Msgr. Stuart Swetland, the president of Donnelly College, in an address he gave recently to Catholic high school presidents, principals, and board members, made the point that only our Catholic schools are free to speak about the most important matters. It is only in Catholic schools or other private schools that we can talk about God, faith, morality, the purpose of life, and life after this world. It is only in religious schools that children have the freedom and the opportunity to pray.

The Catholic schools were started in this country, in part, because at the time public (government) schools were anti-Catholic. In the 19th century and well into the 20th century, most public schools actually taught a Protestant worldview. Since the latter part of the 20th century, government schools have become increasingly secularized. They do not teach Catholic children a competing faith, but they have become so sanitized from any expression of faith that they form young people to be skeptical of any faith claims.

This is not to imply that there are not exceptional women and men of faith who are principals and teachers in public schools, but they are prohibited from sharing their faith in the classroom, the counseling office, the athletic field or the theater.

Understandably, we do not want government-run schools teaching a particular brand of Christianity, Judaism, Islam, Buddhism, etc. Yet, in an effort to teach no particular faith, they actually evangelize young people to the fastest growing denomination in America — no religious affiliation. Government schools foster an agnosticism that basically holds if there is a God, it does not matter and is irrelevant to our lives.

Our parishes work hard to provide high quality school of religion programs. However, it is simply not possible to teach adequately the faith in one hour a week, no matter how great the program and how talented the catechist.
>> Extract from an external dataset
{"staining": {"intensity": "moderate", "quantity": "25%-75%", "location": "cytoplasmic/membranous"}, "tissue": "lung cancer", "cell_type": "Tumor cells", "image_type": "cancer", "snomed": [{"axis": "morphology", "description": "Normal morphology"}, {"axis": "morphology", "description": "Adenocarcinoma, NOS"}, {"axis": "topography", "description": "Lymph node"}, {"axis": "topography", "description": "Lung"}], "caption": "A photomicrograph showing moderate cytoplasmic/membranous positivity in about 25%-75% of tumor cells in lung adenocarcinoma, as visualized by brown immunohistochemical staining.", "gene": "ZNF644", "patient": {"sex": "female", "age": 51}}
Parents are the primary teachers of the faith to their children, regardless if a child is in a Catholic school or not. Our Catholic schools can provide incredible support to parents in passing the faith on to their children. Parents who choose not to send
their children to a Catholic school must be committed essentially to home school their children in the faith.

Catholic schools require significant sacrifice on the part of the entire Catholic community — pastors, principals, teachers, parents, and parishioners. I believe our children are well worth the sacrifice.

About the author

Archbishop Joseph Naumann

Joseph F. Naumann is the archbishop for the Archdiocese of Kansas City in Kansas.